The ambulance has brought you to the closest emergency room after you collapsed eating your cheeseburger. The EMTs got your heart going again but your sweat soaks through your Seahawks sweatshirt and it feels like there is a chain binder wrapping your chest. The ER is a blur; a too young doctor asks you too many questions and tells you he will “ship you out”, like you are freight. But he made your pain feel better.
The drugs made you miss the view from the expensive helicopter ride. The next thing you know you are talking to a nice nurse in the CCU after your heart “procedure”.
Sounds like a success doesn’t it? You are alive to get another cheeseburger.
Then the bills start showing up. No worries, you have good health insurance. At least that’s what your employer says. Sure, there will be a deductible, and some co-pays, but “Lordy, what’s this?!” It’s a $30,000 bill from the cardiologist that was “out of network”. Then there’s $10,000 from the anesthesiologist, also out of network. If the hospital was also “out of network” that bill will be six figures easy.
Why didn’t you ask the nice young doctor that was giving you drugs in the ER to send you to only “network” providers? And just what is a network?

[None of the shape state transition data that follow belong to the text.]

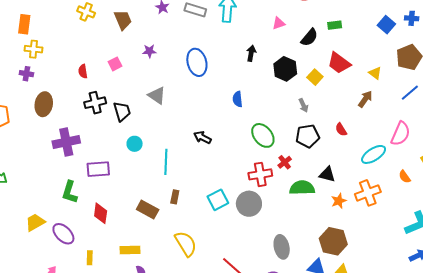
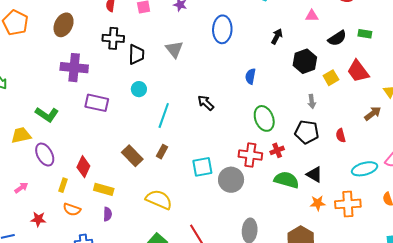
green L-shape: (70, 192) -> (47, 114), moved, turned -90
red diamond: (101, 213) -> (83, 167), moved
yellow semicircle: (186, 244) -> (159, 200), turned -52

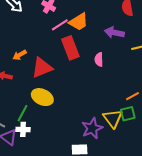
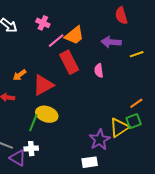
green line: (23, 113) -> (33, 123), moved
yellow triangle: (113, 118) -> (119, 128), turned 40

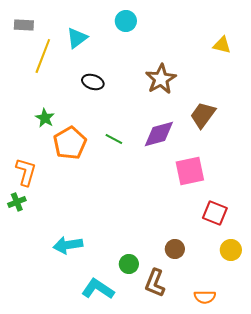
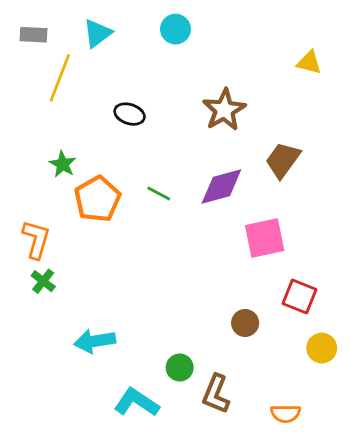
cyan triangle: (77, 38) -> (97, 33), moved
green cross: (17, 202) -> (43, 281), moved, turned -30
brown circle: (175, 249) -> (245, 323), moved

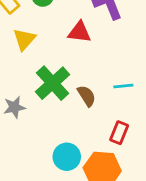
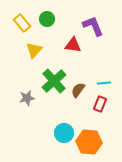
brown semicircle: (87, 96) -> (78, 90), turned -112
red rectangle: (119, 133) -> (100, 104), moved

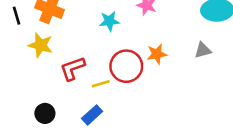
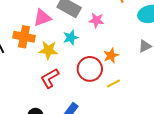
yellow star: (40, 45) -> (48, 50), moved
yellow line: (101, 84) -> (113, 83), moved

Health insurance companies have strategies for cutting costs and one is to contract with specific providers for specific fees. They call those providers their network. If you stay within their network then their negotiations help them charge you less. You go out of network, the unnegotiated payments become a big risk to them. So, they pass that risk on to you by “out of network fees”.

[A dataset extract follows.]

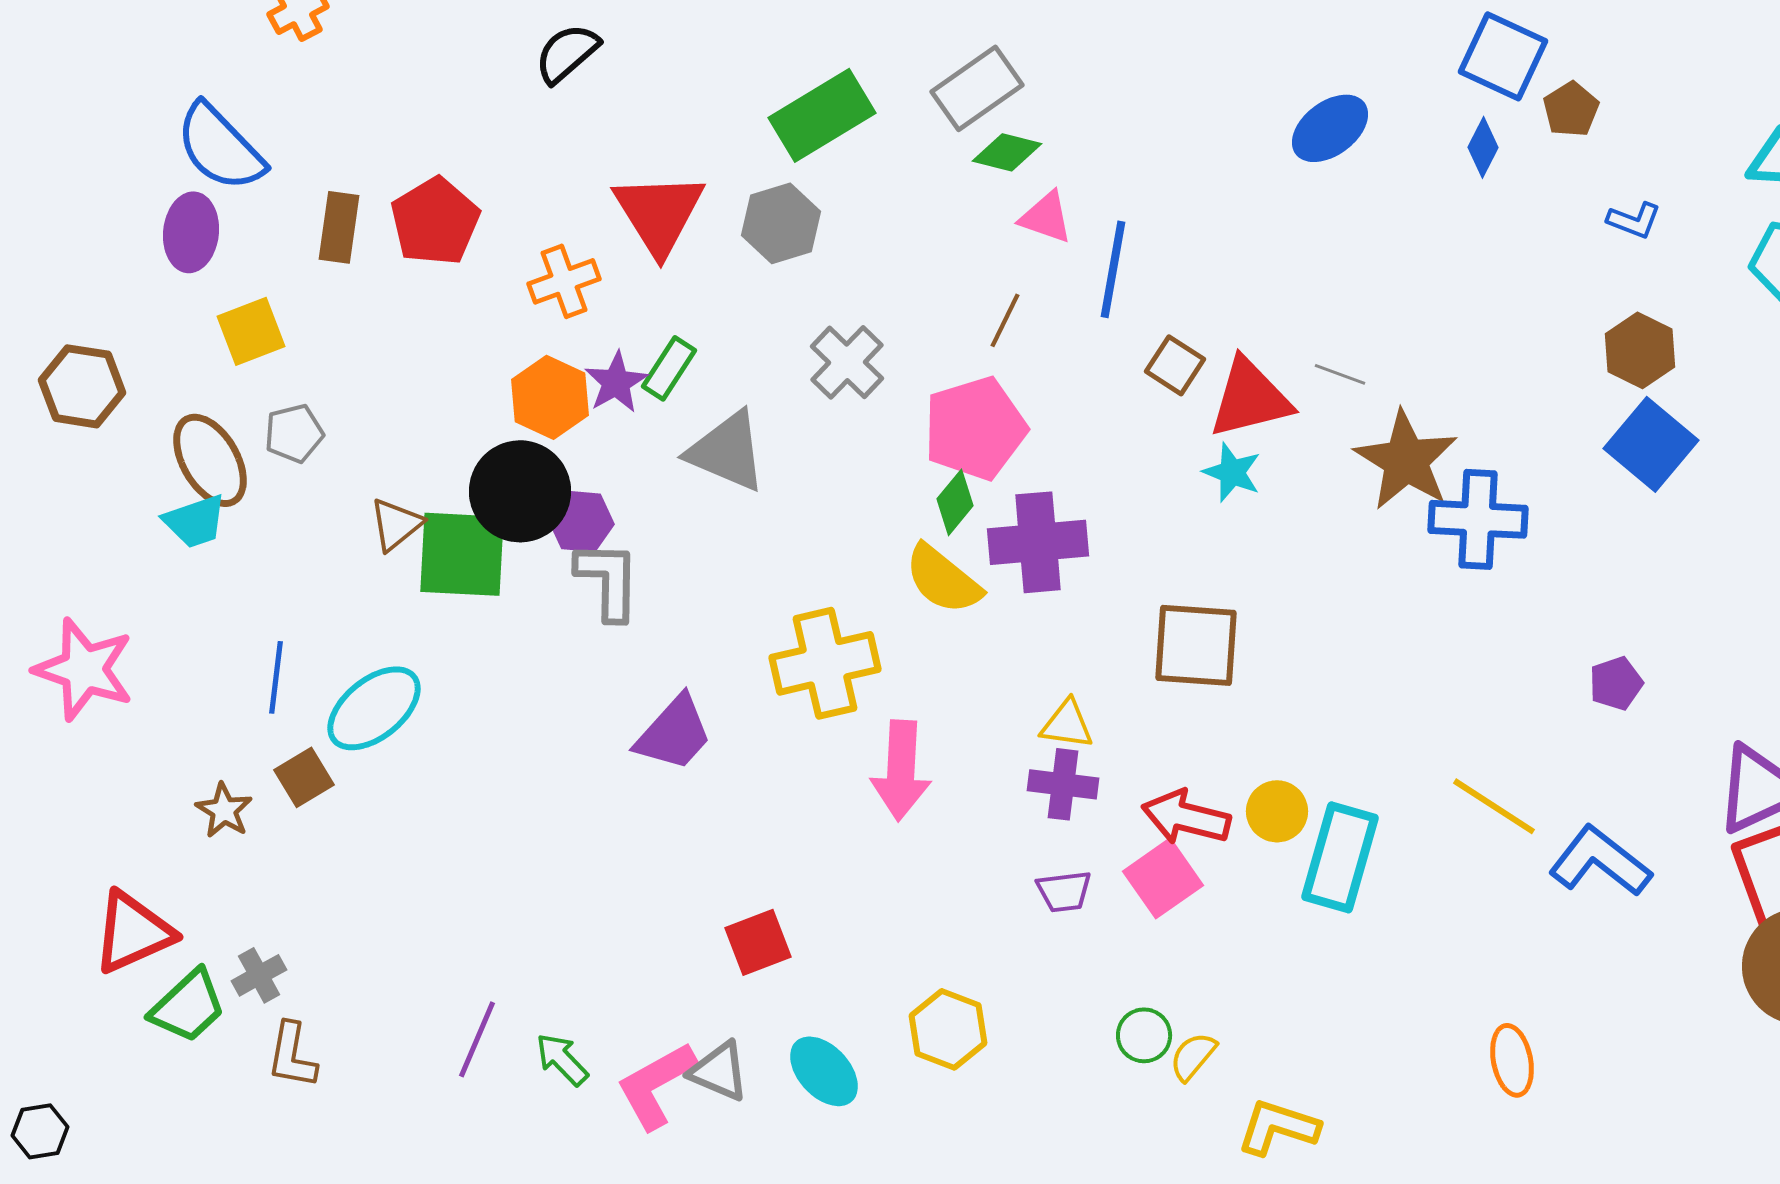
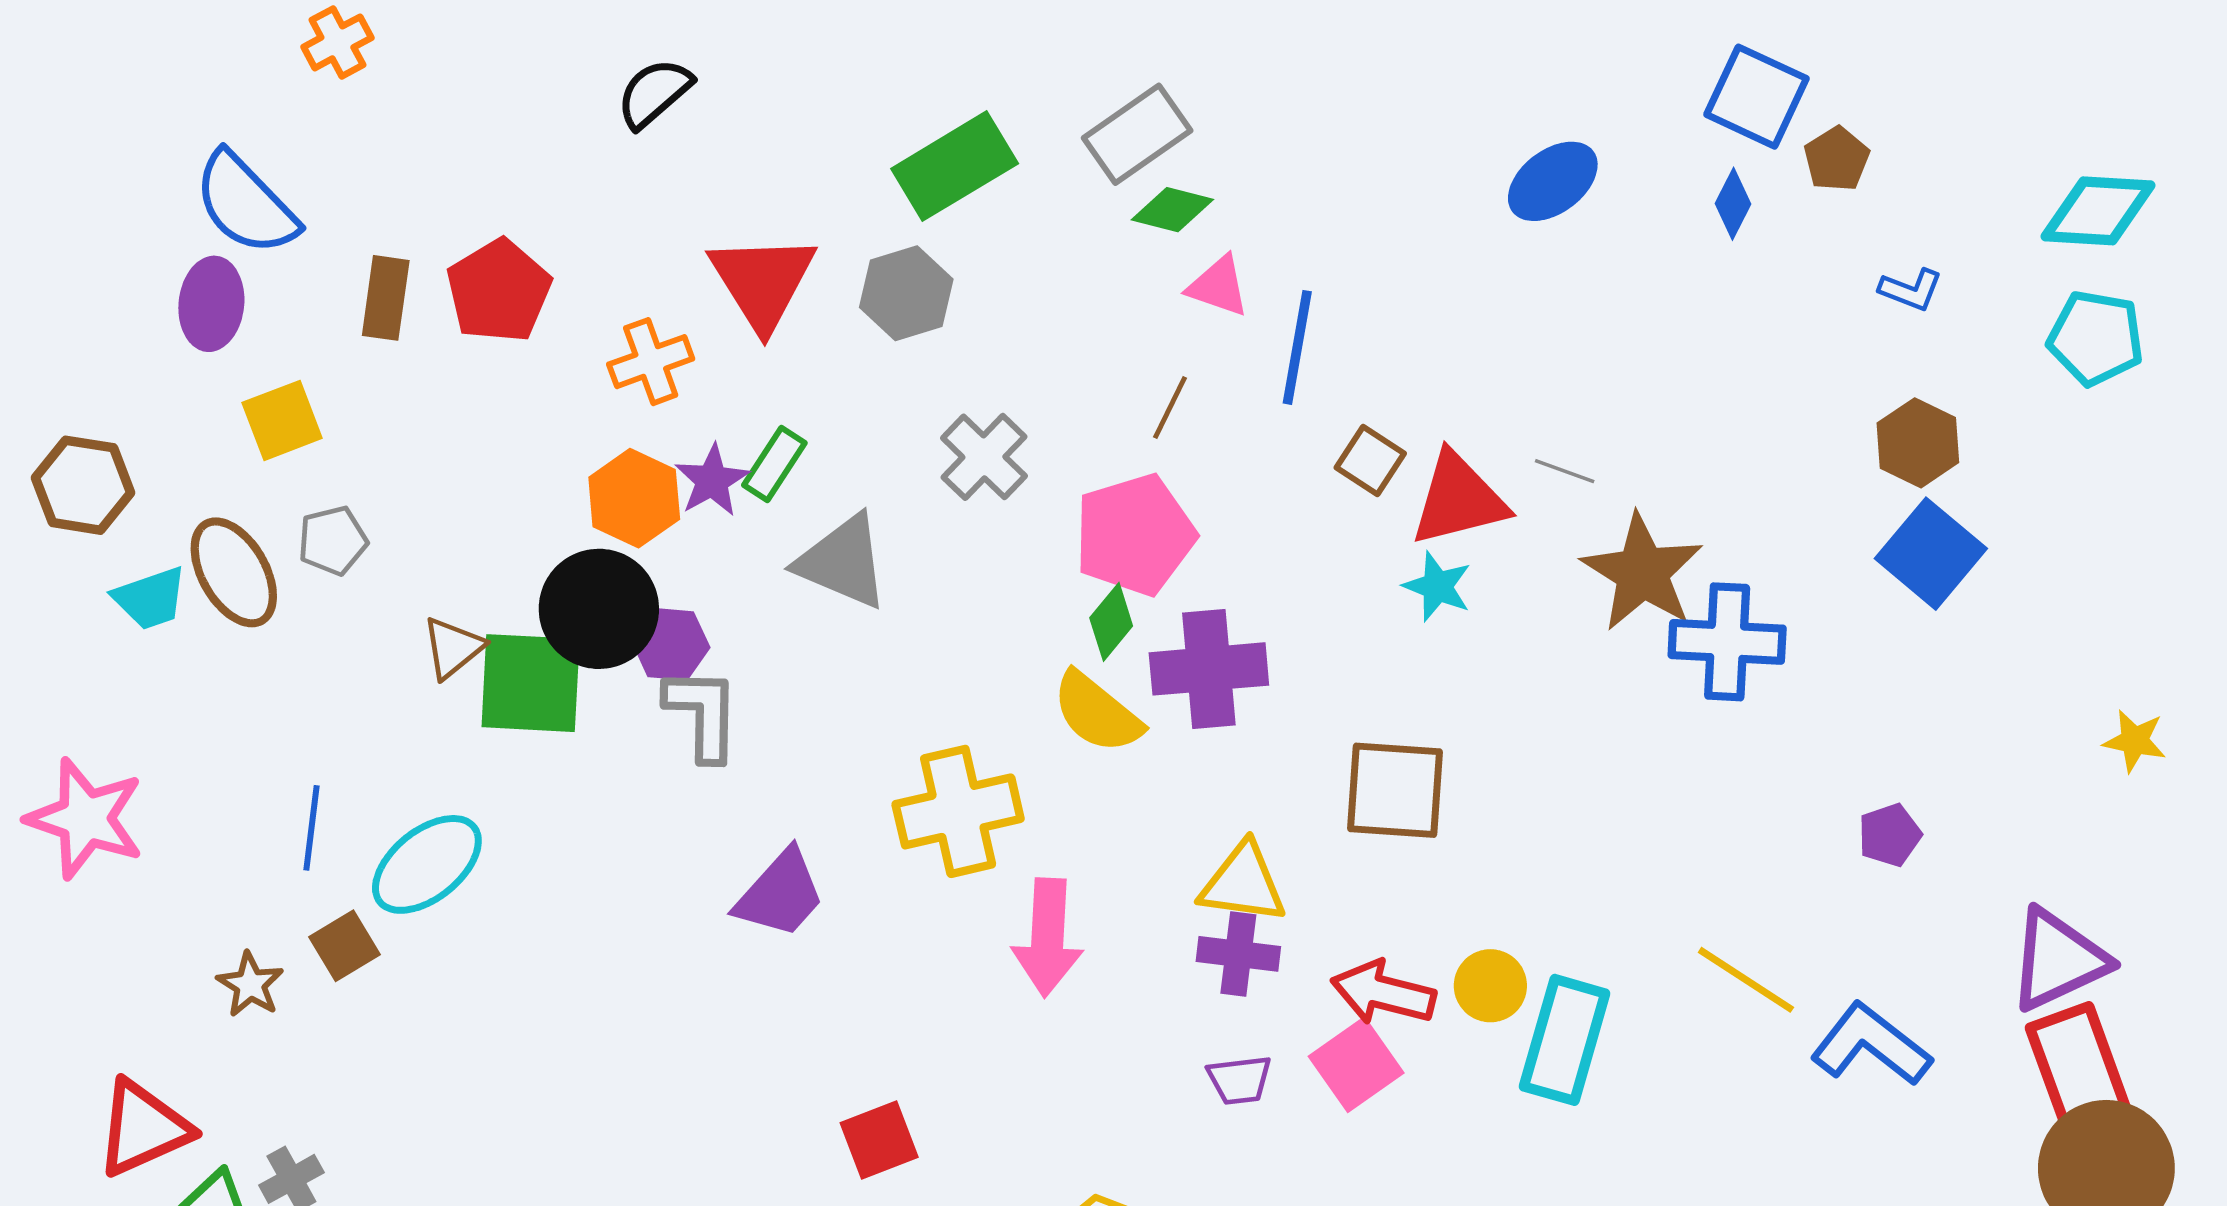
cyan trapezoid: (195, 521) -> (150, 598), moved
yellow triangle: (1067, 724) -> (1243, 883), size x1.4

The size of each insurance companies network changes from year to year, the fees they pay to providers varies annually, and the out of network fees also change.
There is no available data for how often these “surprise bills” happen in Idaho. We’re small potatoes (but really famous potatoes) to the health care insurance industry. Estimates for other state show 25% of emergency visits have some “surprise”.

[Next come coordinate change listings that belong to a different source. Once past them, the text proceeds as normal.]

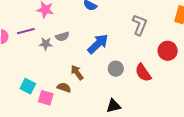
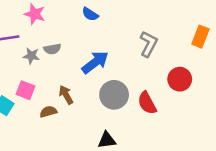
gray circle: (116, 69) -> (114, 95), size x1.5
brown semicircle: (64, 87) -> (48, 112), turned -40
pink square: (46, 98) -> (25, 90), moved

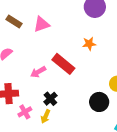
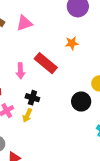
pink arrow: (38, 72) -> (20, 71), turned -63
black cross: (50, 99) -> (32, 98), turned -32

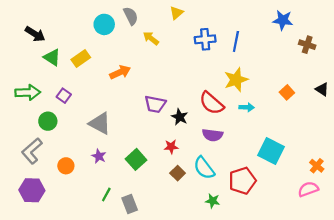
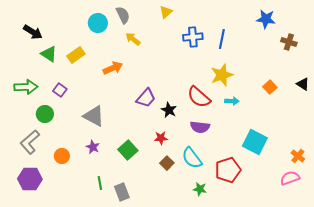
yellow arrow: (151, 38) -> (133, 39), moved
purple trapezoid: (155, 104) -> (146, 98), turned -60
green line: (106, 195) -> (100, 183), turned -40

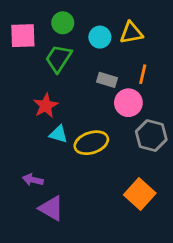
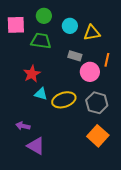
yellow triangle: (131, 33) -> (92, 33), moved
green trapezoid: (58, 58) -> (41, 41), turned 65
orange line: (143, 74) -> (107, 60), moved
gray hexagon: (151, 136) -> (97, 103), moved

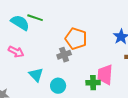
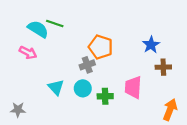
pink arrow: (16, 52) -> (28, 53), moved
green cross: (93, 83) -> (105, 96), moved
cyan circle: (58, 86) -> (83, 88), moved

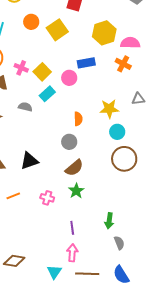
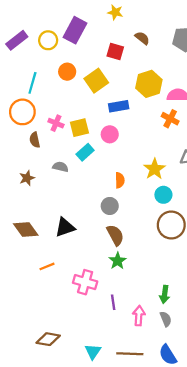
blue rectangle: (86, 63) -> (119, 106), moved
yellow square: (42, 72) -> (79, 128), turned 30
yellow star: (109, 109) -> (154, 169), turned -30
brown semicircle: (74, 168) -> (115, 235), turned -78
pink cross: (47, 198) -> (85, 282), moved, size x1.5
green arrow: (109, 221) -> (165, 294), moved
pink arrow: (72, 253) -> (139, 316), moved

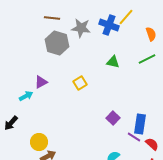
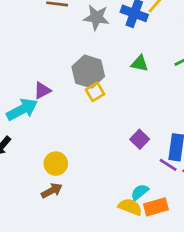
gray hexagon: (57, 43) -> (88, 72), moved
cyan arrow: (26, 96) -> (22, 109), size x1.6
yellow circle: (39, 142) -> (56, 164), moved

The ACA kind of addressed this, but not quite. It required some insurance companies to pay out of network providers the median of what it paid in network for the same services. But it didn’t prohibit balance billing; that is, the insurance company might pay some, but you get the bill for the balance. And, the insurance company didn’t negotiate a lower charge from the provider, so, you will owe.
Some states have jumped in to try to address this. Idaho is not one of them, though a bill was introduced in 2018. It went in a drawer. But state by state solutions might not apply to all the large employer-based insurance companies.
President Trump called for fixing this last May. That was before he called the new President in Ukraine.
But guess what? Even though congress is “bitterly divided along partisan lines”, they seem to be able to agree on fixing this. There are at least three bills floating through the halls, and as of Sunday, it looks like one might pass. This is despite a multi-million-dollar dark money effort by private equity fund backed physician groups to scuttle the effort.
This seems like a small leak in the dike we ought to plug up. It’s a simple solution to a simple problem, right?
I’m sorry; the tide is rising and we have a health care system that loves that it is now almost one fifth of our Gross Domestic Product. Plugging this leak might protect the recently recovered from having another heart attack when they open their mail, but it won’t stop the rising tide of health care costs by itself.
Just as hospitals have learned how to cost shift what they lose on Medicare and Medicaid patients onto private insurers, just as doctors have learned how to up-code their services, just as health insurance companies have seen their stock values double in the last three years, I fear we are going to get soaked even if we plug this leak. We have to turn the tide.